The film's biggest issue concerns its lead character. Haenel is a talented actress, but the last time we saw her she was playing a teenager in black comedy Les Combattants, making it extremely difficult to buy into her as a fully qualified and practicing GP here. Had the Dardennes cast a Binoche, Cotillard or De France in the role it would have greatly improved its verisimilitude. It seems a younger star was cast to make Jenny appear more vulnerable in the many scenes in which men are intimidating and threatening her with violence.
But the problems with Jenny extend far beyond her casting. Despite appearing in practically every frame of the movie, she never feels like a fully developed protagonist. The motivations behind her quest for justice aren't so much ambiguous as absent.

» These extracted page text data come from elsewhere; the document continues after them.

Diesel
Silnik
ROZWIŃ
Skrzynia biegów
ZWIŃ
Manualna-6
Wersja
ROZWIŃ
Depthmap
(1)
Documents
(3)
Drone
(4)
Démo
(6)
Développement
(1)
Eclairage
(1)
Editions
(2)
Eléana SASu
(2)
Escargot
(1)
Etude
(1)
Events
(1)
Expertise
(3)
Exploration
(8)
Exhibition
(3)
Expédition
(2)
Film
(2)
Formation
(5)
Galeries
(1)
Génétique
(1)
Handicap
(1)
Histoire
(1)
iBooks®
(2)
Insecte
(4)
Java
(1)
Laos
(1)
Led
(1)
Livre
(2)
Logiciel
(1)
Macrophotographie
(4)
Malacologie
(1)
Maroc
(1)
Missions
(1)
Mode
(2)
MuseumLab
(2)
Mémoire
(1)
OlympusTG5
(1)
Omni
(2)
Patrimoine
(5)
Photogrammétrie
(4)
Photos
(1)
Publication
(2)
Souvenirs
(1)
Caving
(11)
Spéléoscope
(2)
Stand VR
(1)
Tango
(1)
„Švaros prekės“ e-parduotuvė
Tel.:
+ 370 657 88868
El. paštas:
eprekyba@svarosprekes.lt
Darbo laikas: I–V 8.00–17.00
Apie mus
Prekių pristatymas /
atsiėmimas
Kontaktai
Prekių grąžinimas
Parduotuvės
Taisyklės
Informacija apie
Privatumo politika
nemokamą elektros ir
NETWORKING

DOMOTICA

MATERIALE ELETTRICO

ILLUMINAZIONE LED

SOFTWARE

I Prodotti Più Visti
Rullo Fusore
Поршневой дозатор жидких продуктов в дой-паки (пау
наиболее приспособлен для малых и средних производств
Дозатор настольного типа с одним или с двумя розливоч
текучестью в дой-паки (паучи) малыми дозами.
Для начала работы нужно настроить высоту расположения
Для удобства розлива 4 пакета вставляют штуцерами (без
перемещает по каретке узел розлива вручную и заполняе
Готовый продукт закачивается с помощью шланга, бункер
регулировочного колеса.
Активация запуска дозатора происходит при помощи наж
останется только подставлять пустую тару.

Is she going to such extremes as purchasing a cemetery plot for the girl and moving her mattress into her office because she genuinely cares about the victim, or simply to assuage her guilt? Even to wager a guess is impossible, as the Dardennes fail to offer so much as a crumb to chew on.
Similarly, the racial aspect of the case is left unexplored. You could theorise that Jenny is motivated by colonial guilt and that this is a commentary on white saviour narratives, that perhaps Jenny feels the police won't properly investigate the murder of an immigrant, or maybe the unanswered doorbell is an allegory for Europe's refugee crisis, but again you'd be plucking such thoughts out of thin air, as the Dardennes offer little to make this line of enquiry worth pursuing.

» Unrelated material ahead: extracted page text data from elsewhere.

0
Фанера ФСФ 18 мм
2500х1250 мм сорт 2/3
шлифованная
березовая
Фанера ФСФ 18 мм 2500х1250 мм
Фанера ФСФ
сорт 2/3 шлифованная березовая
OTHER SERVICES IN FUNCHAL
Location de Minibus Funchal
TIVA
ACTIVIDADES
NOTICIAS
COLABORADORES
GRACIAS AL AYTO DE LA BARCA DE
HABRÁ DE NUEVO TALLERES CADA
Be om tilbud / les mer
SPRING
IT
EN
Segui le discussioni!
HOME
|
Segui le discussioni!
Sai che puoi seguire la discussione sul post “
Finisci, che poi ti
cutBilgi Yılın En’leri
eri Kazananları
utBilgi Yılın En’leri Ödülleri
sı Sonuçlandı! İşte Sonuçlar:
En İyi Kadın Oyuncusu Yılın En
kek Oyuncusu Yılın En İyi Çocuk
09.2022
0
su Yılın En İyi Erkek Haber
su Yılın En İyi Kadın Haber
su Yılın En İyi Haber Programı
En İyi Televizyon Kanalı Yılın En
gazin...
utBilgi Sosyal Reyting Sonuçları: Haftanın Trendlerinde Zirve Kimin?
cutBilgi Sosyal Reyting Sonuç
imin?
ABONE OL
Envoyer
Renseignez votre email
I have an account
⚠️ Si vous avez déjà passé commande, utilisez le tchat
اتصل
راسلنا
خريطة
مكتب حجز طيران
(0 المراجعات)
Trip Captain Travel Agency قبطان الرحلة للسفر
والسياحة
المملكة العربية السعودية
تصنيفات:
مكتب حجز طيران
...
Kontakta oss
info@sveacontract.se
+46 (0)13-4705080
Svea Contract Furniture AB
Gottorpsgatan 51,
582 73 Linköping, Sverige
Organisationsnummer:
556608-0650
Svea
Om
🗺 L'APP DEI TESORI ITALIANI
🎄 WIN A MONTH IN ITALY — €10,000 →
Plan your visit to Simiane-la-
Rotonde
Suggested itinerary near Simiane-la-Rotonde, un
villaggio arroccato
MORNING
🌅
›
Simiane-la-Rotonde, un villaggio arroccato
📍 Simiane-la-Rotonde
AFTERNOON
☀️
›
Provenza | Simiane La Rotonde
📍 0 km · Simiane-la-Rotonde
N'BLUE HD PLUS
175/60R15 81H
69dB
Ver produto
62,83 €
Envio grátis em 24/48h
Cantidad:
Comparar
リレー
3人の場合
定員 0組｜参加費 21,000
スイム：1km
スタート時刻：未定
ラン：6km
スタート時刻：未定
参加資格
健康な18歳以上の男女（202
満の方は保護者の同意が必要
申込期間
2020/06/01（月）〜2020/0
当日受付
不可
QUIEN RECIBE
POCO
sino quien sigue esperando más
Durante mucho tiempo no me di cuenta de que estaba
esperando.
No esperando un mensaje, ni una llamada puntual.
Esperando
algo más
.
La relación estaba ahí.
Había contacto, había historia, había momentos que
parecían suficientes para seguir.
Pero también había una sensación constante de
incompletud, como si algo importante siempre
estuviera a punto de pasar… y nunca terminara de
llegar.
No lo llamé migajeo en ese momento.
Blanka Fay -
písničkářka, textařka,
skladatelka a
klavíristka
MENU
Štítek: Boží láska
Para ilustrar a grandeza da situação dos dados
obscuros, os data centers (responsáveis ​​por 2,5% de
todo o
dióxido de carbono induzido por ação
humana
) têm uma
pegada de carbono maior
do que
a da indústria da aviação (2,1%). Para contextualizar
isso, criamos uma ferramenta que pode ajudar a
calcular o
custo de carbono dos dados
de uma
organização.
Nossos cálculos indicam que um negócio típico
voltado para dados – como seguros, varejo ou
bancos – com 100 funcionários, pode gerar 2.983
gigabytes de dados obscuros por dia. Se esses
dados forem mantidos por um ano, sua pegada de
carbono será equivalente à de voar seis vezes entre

At best, The Unknown Girl plays like a mediocre pilot for the sort of crime dramas currently beloved of Northern Europe's TV networks, but if that were the case we'd at least have the possibility of Jenny being fleshed out over a season of episodes. As a standalone, it's a frustratingly lifeless drama, a miscast misfire from filmmakers who really are better than this.
The Unknown Girl is in cinemas December 2nd.